Recorrió los puestos ambulantes, sopesando sus posibilidades. Ella no tenía dinero para sí misma, no lo necesitaba; pero había traído unas horquillas de plata para intercambiar, nada muy ostentoso que pudiera atraer atenciones no deseadas. Tampoco podía ir a las tiendas de confianza, allí la reconocerían y, ese día, Julieta deseaba fingir que no era una Capuleto ni la prometida del futuro príncipe.

Pero la suerte nunca estaba de su lado.

Embelesada por la belleza de un joven apostado contra el arco de una casa, no vio por donde caminaba y chocó contra alguien.

―¡Oh, Santo Dios, lo siento muchísimo! ―exclamó, llevando sus manos a su cuello cuando su capa cayó hacia atrás.

Intentó cubrirse lo más deprisa que pudo, esquivando la mirada de la víctima de su descuido, pero una voz conocida la hizo alzar el rosto.

―¿Julieta? ―exclamó una joven rizos rubios.


***


―¿En serio me has levantado a estas horas de la mañana para perseguir a Romeo? ―se quejó Mercucio, arrastrando las botas sobre los adoquines.

Benvolio, su querido amigo y primo de Romeo, había aparecido en el palacio a primeras horas del día. O a las últimas horas de su noche, en consideración de Mercucio.

―Tú eres el que quería conocer el motor de los suspiros de nuestro Romeo ―replicó Benvolio, llevándolo por las calles atestadas de puestos ambulantes.

Mercucio se permitió mirarlo a la primera luz del día y preguntarse qué le habían dado de comer a ese muchacho. En los tres años de su ausencia, Benvolio había crecido hasta ser alto y macizo como un roble. Los rayos del alba hacían brillar su cabello cobrizo, ligeramente más rojo que el de Romeo. Tenía una cuidada y corta barba y sus hombros anchos apenas entraban en su jubón. Mercucio apenas podía reconciliar aquella imagen con las del niño escuálido que había conocido en clases del Fray Lorenzo largo tiempo atrás.

Ahora el gigante en el que se había convertido Benvolio lo estaba arrastrando por las calles del mercado, persiguiendo a una sombra llamada Romeo.

―¿No podías simplemente decirme quién es la dueña de los afectos de Romeo? ―volvió a quejarse Mercucio.

―Eso no sería tan entretenido, ¿verdad? ―dijo Benvolio con la sonrisa de un diablillo.

―Créeme que a esta ciudad no le hace falta entretenimiento ―suspiró Mercucio.

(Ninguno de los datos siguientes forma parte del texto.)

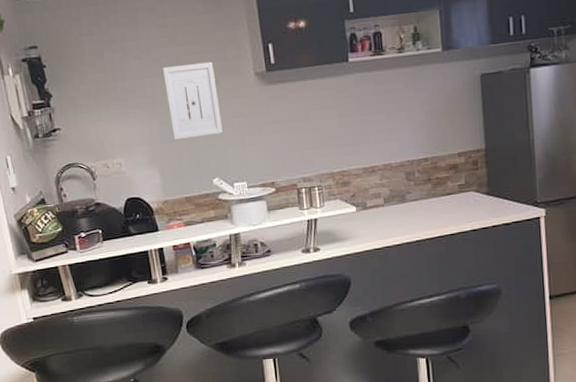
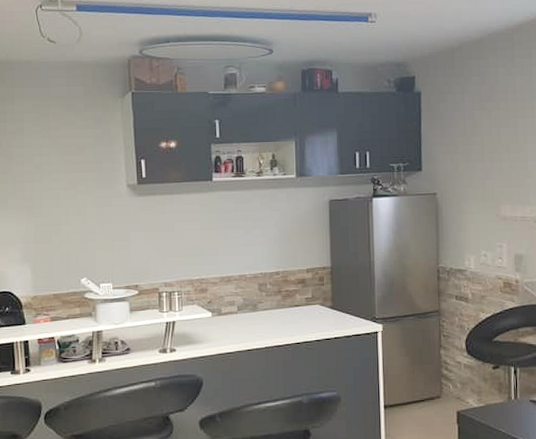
wall art: present [163,61,223,140] -> none [43,171,93,240]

A su alrededor, los puestos de toldos coloridos exhibían sus productos, desde frutas y pescado hasta artesanías y curiosidades exóticas. Personas de diferentes castas iban y venían, caballeros yendo a cerrar un trato, siervos comprando los víveres, niños corriendo a la capilla para sus lecciones. Incluso había una familia gitana comprando víveres para su caravana. Y, por supuesto, su fantasma.